Exercise prompt:
In the records that follow, the lines from the one containing "Relatividade Geral de" to the one containing "arco brilhante que, na verdade, é uma galáxia", inclusive, are to be given again exactly.

☆ ☆ ☆ ☆ ☆

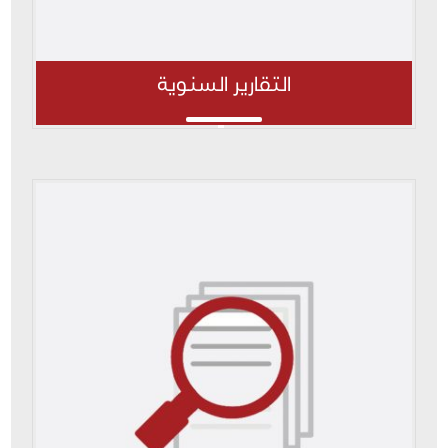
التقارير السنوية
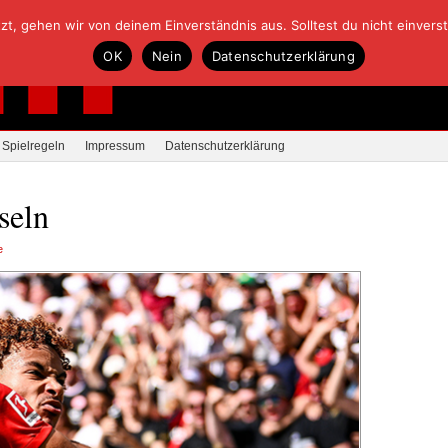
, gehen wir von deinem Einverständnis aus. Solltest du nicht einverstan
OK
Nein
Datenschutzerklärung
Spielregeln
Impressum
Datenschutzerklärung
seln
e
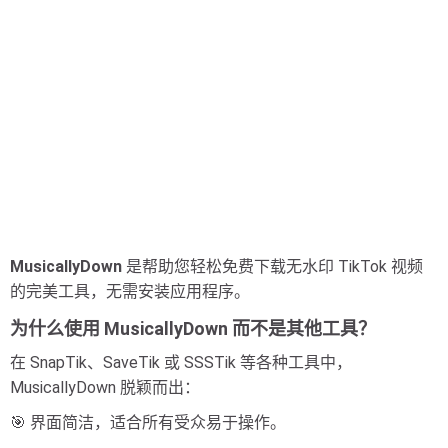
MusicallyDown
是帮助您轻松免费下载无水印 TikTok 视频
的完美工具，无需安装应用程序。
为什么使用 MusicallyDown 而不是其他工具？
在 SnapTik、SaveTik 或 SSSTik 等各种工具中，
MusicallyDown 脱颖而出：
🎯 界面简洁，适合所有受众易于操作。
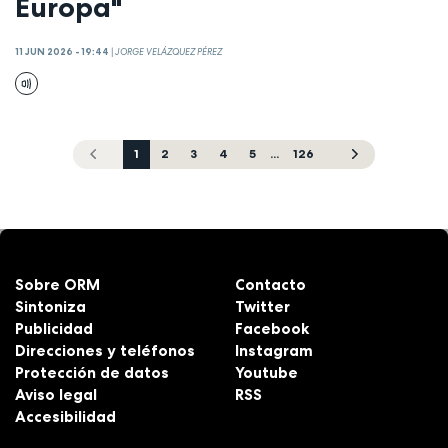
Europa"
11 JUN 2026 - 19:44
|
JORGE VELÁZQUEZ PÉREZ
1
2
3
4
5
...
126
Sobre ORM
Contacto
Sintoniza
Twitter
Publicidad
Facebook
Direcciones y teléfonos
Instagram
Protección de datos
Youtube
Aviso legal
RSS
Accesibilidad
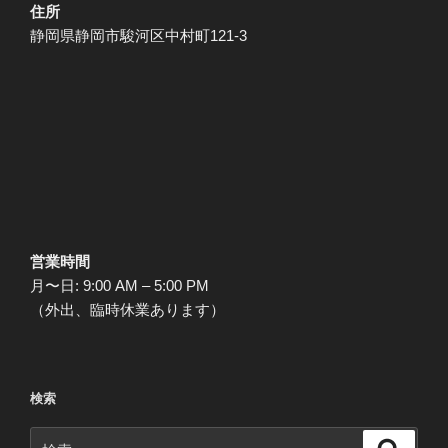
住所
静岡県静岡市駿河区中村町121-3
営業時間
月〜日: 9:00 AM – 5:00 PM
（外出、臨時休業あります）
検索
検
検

☆ ☆ ☆ ☆ ☆

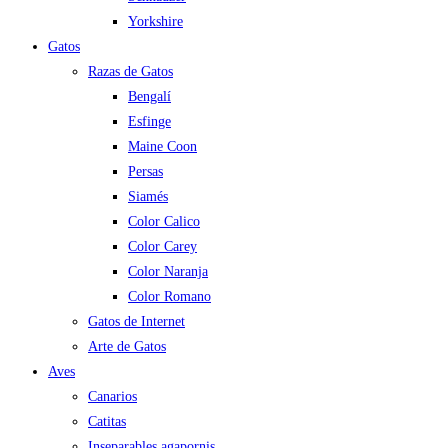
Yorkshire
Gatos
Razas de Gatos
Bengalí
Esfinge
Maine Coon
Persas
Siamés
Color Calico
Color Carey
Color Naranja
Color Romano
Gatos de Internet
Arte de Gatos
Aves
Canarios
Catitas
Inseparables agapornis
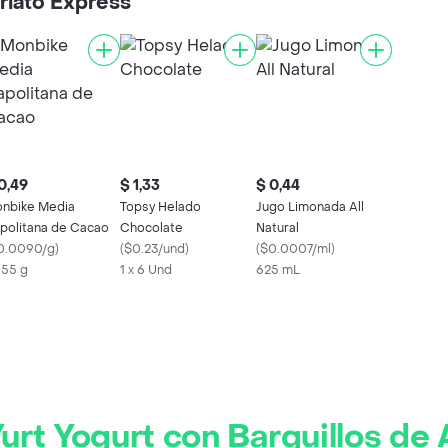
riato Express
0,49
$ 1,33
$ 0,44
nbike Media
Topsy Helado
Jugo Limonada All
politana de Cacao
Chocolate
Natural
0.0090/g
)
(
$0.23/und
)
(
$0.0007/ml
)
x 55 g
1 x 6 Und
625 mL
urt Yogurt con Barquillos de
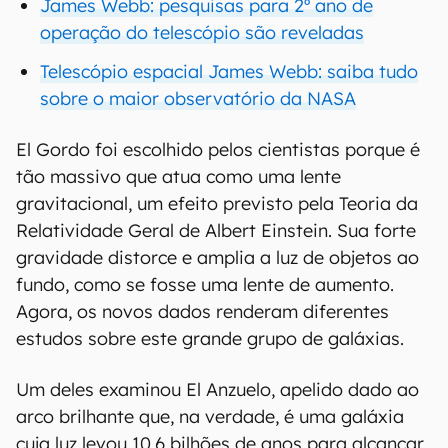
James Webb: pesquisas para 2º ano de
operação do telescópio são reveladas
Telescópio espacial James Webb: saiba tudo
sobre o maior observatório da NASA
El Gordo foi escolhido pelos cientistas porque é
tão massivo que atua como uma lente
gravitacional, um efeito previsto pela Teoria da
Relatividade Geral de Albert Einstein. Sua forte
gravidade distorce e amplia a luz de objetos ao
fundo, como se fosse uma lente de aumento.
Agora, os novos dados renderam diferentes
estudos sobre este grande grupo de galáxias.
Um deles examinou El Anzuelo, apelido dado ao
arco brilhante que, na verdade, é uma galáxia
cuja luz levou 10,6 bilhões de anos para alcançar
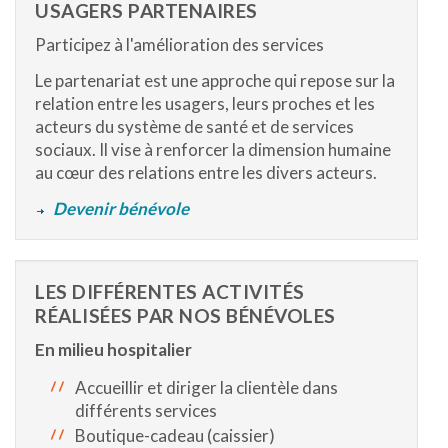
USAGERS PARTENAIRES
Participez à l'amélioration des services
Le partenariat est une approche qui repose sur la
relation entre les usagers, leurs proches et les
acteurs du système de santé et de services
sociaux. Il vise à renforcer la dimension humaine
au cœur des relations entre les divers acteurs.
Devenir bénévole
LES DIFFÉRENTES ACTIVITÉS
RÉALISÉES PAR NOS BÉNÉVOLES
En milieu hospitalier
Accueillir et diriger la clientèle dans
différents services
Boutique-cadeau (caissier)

☆ ☆ ☆ ☆ ☆

Answer box:
Relatividade Geral de Albert Einstein. Sua forte
gravidade distorce e amplia a luz de objetos ao
fundo, como se fosse uma lente de aumento.
Agora, os novos dados renderam diferentes
estudos sobre este grande grupo de galáxias.
Um deles examinou El Anzuelo, apelido dado ao
arco brilhante que, na verdade, é uma galáxia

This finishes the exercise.